Is it reasonable to believe that the United States government will prohibit oil exploration and production from a source that provides nearly 30 percent of domestic oil production and represents the best area for new discoveries going forward? Does it represent good public policy to reduce domestic production even though the United States must import billions of barrels of oil each year from foreign countries, many of which are in regions hostile to American interests?
The much more likely long term scenario is that governments will impose tougher regulation that impacts oil exploration and production based on lessons learned from the current disaster. There is clearly a risk that government regulatory overreach will cripple deepwater production over a longer period of time. There is also a risk that other countries could adopt such policies as well. However, such risks seem remote given the fact that the modern economy still requires oil to function and alternative energy sources will not make a dent in overall demand for many decades to come.
Noble Corporation appears to be in a well diversified position from a geographic standpoint and has delivered solid financial results with minimal leverage in recent years. Free cash flow is impressive relative to the current market capitalization of the company which reflects no premium on reported book value as of March 31, 2010. The company should be protected to some extent in the near term by contractual terms associated with the six deepwater Gulf of Mexico rigs.
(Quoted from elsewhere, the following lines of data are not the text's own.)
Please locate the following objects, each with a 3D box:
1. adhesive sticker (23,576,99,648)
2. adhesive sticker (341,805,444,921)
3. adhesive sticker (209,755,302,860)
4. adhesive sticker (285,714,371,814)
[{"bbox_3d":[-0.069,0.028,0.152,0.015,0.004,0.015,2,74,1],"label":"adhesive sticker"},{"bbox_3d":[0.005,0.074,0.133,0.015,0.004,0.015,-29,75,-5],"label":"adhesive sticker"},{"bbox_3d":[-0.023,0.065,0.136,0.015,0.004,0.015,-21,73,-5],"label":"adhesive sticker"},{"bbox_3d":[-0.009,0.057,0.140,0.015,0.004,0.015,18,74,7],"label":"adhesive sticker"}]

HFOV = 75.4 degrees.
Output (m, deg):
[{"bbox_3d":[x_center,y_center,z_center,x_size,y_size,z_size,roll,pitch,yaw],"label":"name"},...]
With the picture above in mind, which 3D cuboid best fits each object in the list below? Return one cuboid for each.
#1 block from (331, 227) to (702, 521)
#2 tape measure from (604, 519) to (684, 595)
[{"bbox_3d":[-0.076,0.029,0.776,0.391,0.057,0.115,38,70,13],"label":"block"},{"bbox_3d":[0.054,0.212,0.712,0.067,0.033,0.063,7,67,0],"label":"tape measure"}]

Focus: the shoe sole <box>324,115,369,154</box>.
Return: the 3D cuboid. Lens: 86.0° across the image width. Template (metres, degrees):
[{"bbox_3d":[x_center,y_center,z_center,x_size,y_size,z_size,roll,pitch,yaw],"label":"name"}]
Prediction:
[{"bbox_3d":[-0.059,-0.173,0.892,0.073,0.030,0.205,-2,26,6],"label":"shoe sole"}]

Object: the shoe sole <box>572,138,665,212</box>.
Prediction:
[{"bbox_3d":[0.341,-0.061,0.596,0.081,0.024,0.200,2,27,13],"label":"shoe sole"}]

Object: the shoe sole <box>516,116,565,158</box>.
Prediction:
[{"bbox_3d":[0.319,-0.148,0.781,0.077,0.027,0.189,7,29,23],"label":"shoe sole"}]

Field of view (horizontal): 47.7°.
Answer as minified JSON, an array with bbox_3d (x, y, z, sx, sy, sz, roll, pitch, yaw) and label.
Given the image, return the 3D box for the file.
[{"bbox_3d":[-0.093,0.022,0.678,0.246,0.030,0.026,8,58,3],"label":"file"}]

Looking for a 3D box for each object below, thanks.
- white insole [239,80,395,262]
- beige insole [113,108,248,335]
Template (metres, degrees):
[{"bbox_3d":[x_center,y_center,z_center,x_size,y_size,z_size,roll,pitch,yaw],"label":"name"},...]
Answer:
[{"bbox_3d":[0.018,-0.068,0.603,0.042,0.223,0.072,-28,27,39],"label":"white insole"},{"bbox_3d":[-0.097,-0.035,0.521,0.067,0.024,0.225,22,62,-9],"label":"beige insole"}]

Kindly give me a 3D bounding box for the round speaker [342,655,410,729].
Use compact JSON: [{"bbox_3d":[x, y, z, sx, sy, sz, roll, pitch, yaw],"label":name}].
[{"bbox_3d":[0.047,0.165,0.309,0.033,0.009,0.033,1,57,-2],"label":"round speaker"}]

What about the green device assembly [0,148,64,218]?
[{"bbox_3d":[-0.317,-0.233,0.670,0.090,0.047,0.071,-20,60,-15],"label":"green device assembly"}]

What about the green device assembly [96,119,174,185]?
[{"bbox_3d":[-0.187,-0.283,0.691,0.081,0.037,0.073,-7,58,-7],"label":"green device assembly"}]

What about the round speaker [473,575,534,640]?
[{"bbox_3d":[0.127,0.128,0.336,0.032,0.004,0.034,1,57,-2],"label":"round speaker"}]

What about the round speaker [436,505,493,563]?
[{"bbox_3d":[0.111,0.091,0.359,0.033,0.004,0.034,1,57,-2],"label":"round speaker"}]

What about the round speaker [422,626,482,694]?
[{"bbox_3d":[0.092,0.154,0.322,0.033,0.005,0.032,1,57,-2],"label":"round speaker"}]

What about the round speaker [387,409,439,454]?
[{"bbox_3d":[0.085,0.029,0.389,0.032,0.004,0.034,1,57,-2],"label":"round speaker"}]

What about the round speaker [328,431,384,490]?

Chairman and CEO David Williams has indicated that all contracts have force majeure clauses but whether these clauses will come into effect is not known at this point.
In the long run, it is likely that the United States government will again allow deepwater drilling, albeit with tougher regulation. In the event that an extended moratorium exceeds the lengths of Noble’s current contracts, the company should be able to eventually redeploy assets in other parts of the world.
Noble Corporation 2009 10-K
Noble Corporation Q1 2010 10-Q
Investor Presentation by Chairman/CEO David Williams on May 25, 2010
Disclosure: No position in Noble Corporation, but currently considering taking a long position. Updated as of June 3: Long Noble.